В классической культуре каждая новая реплика должна быть ответом не только на сложившуюся природную ситуацию, но и на уже высказанные реплики, и таким образом речь о природе всегда дополнялась речью о речи.

Например, и один из основателей риторики Горгий, и успешный ритор Исократ написали похвальные слова Елене Троянской, пытаясь доказать, что механика любовной страсти снимает вопрос об ответственности Елены за Троянскую войну.
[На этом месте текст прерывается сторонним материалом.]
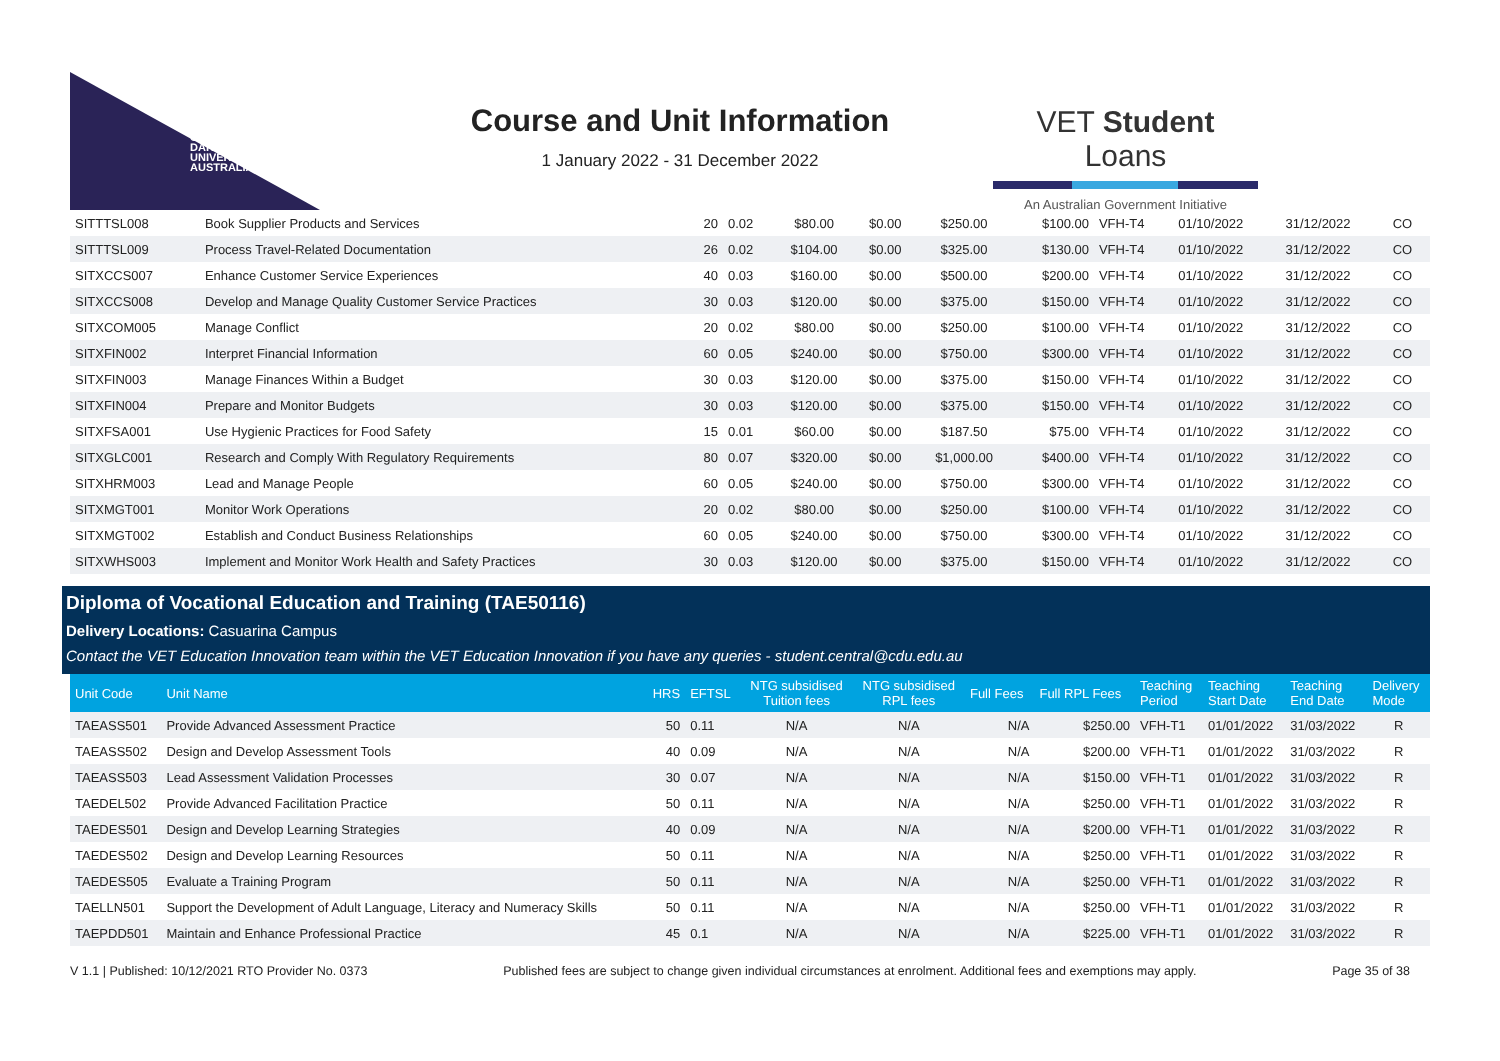CHARLES
DARWIN
UNIVERSITY
AUSTRALIA
Course and Unit Information
1 January 2022 - 31 December 2022
VET Student Loans
An Australian Government Initiative
| SITTTSL008 | Book Supplier Products and Services | 20 | 0.02 | $80.00 | $0.00 | $250.00 | $100.00 | VFH-T4 | 01/10/2022 | 31/12/2022 | CO |
| SITTTSL009 | Process Travel-Related Documentation | 26 | 0.02 | $104.00 | $0.00 | $325.00 | $130.00 | VFH-T4 | 01/10/2022 | 31/12/2022 | CO |
| SITXCCS007 | Enhance Customer Service Experiences | 40 | 0.03 | $160.00 | $0.00 | $500.00 | $200.00 | VFH-T4 | 01/10/2022 | 31/12/2022 | CO |
| SITXCCS008 | Develop and Manage Quality Customer Service Practices | 30 | 0.03 | $120.00 | $0.00 | $375.00 | $150.00 | VFH-T4 | 01/10/2022 | 31/12/2022 | CO |
| SITXCOM005 | Manage Conflict | 20 | 0.02 | $80.00 | $0.00 | $250.00 | $100.00 | VFH-T4 | 01/10/2022 | 31/12/2022 | CO |
| SITXFIN002 | Interpret Financial Information | 60 | 0.05 | $240.00 | $0.00 | $750.00 | $300.00 | VFH-T4 | 01/10/2022 | 31/12/2022 | CO |
| SITXFIN003 | Manage Finances Within a Budget | 30 | 0.03 | $120.00 | $0.00 | $375.00 | $150.00 | VFH-T4 | 01/10/2022 | 31/12/2022 | CO |
| SITXFIN004 | Prepare and Monitor Budgets | 30 | 0.03 | $120.00 | $0.00 | $375.00 | $150.00 | VFH-T4 | 01/10/2022 | 31/12/2022 | CO |
| SITXFSA001 | Use Hygienic Practices for Food Safety | 15 | 0.01 | $60.00 | $0.00 | $187.50 | $75.00 | VFH-T4 | 01/10/2022 | 31/12/2022 | CO |
| SITXGLC001 | Research and Comply With Regulatory Requirements | 80 | 0.07 | $320.00 | $0.00 | $1,000.00 | $400.00 | VFH-T4 | 01/10/2022 | 31/12/2022 | CO |
| SITXHRM003 | Lead and Manage People | 60 | 0.05 | $240.00 | $0.00 | $750.00 | $300.00 | VFH-T4 | 01/10/2022 | 31/12/2022 | CO |
| SITXMGT001 | Monitor Work Operations | 20 | 0.02 | $80.00 | $0.00 | $250.00 | $100.00 | VFH-T4 | 01/10/2022 | 31/12/2022 | CO |
| SITXMGT002 | Establish and Conduct Business Relationships | 60 | 0.05 | $240.00 | $0.00 | $750.00 | $300.00 | VFH-T4 | 01/10/2022 | 31/12/2022 | CO |
| SITXWHS003 | Implement and Monitor Work Health and Safety Practices | 30 | 0.03 | $120.00 | $0.00 | $375.00 | $150.00 | VFH-T4 | 01/10/2022 | 31/12/2022 | CO |
Diploma of Vocational Education and Training (TAE50116)
Delivery Locations: Casuarina Campus
Contact the VET Education Innovation team within the VET Education Innovation if you have any queries - student.central@cdu.edu.au
| Unit Code | Unit Name | HRS | EFTSL | NTG subsidised Tuition fees | NTG subsidised RPL fees | Full Fees | Full RPL Fees | Teaching Period | Teaching Start Date | Teaching End Date | Delivery Mode |
| --- | --- | --- | --- | --- | --- | --- | --- | --- | --- | --- | --- |
| TAEASS501 | Provide Advanced Assessment Practice | 50 | 0.11 | N/A | N/A | N/A | $250.00 | VFH-T1 | 01/01/2022 | 31/03/2022 | R |
| TAEASS502 | Design and Develop Assessment Tools | 40 | 0.09 | N/A | N/A | N/A | $200.00 | VFH-T1 | 01/01/2022 | 31/03/2022 | R |
| TAEASS503 | Lead Assessment Validation Processes | 30 | 0.07 | N/A | N/A | N/A | $150.00 | VFH-T1 | 01/01/2022 | 31/03/2022 | R |
| TAEDEL502 | Provide Advanced Facilitation Practice | 50 | 0.11 | N/A | N/A | N/A | $250.00 | VFH-T1 | 01/01/2022 | 31/03/2022 | R |
| TAEDES501 | Design and Develop Learning Strategies | 40 | 0.09 | N/A | N/A | N/A | $200.00 | VFH-T1 | 01/01/2022 | 31/03/2022 | R |
| TAEDES502 | Design and Develop Learning Resources | 50 | 0.11 | N/A | N/A | N/A | $250.00 | VFH-T1 | 01/01/2022 | 31/03/2022 | R |
| TAEDES505 | Evaluate a Training Program | 50 | 0.11 | N/A | N/A | N/A | $250.00 | VFH-T1 | 01/01/2022 | 31/03/2022 | R |
| TAELLN501 | Support the Development of Adult Language, Literacy and Numeracy Skills | 50 | 0.11 | N/A | N/A | N/A | $250.00 | VFH-T1 | 01/01/2022 | 31/03/2022 | R |
| TAEPDD501 | Maintain and Enhance Professional Practice | 45 | 0.1 | N/A | N/A | N/A | $225.00 | VFH-T1 | 01/01/2022 | 31/03/2022 | R |
V 1.1 | Published: 10/12/2021 RTO Provider No. 0373 Published fees are subject to change given individual circumstances at enrolment. Additional fees and exemptions may apply. Page 35 of 38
Но если Горгий говорил о страсти как о внезапном действии воли, совпадающем с нормативным действием природы, то Исократ описывал страсть как эффект различных речевых модальностей (окраски, типа действия и типа воздействия), скопление которых в пределах одного рассуждения и делает страсть неотвратимой.

Если в первом случае страсть представляет собой область, которую оспаривают друг у друга природа и обладающая собственной речью воля, то во втором случае страсть оказывается предметом постоянного присвоения со стороны речи, которая уже выстроила себя по всем канонам природы и природного действия. Такое же отношение между «первым» и «вторым» рассказом мы видим в истории античной историографии: любая историографическая традиция начинается с приручения каждого необычного факта как части общей описываемой связной речью судьбы; но последователи этой традиции как раз начинают выдвигать гипотезы о судьбе, ее действии и действующих лицах.

Оживление различных идейных позиций как мнимых персонажей (олицетворение), как гипотетических носителей различных реплик внутри общей критики уже прозвучавших речей, приводит к персонализации (олицетворению, представлению как личности) стилистических стратегий, наделению различных стилей и способов выражения вполне личными и человеческими чертами.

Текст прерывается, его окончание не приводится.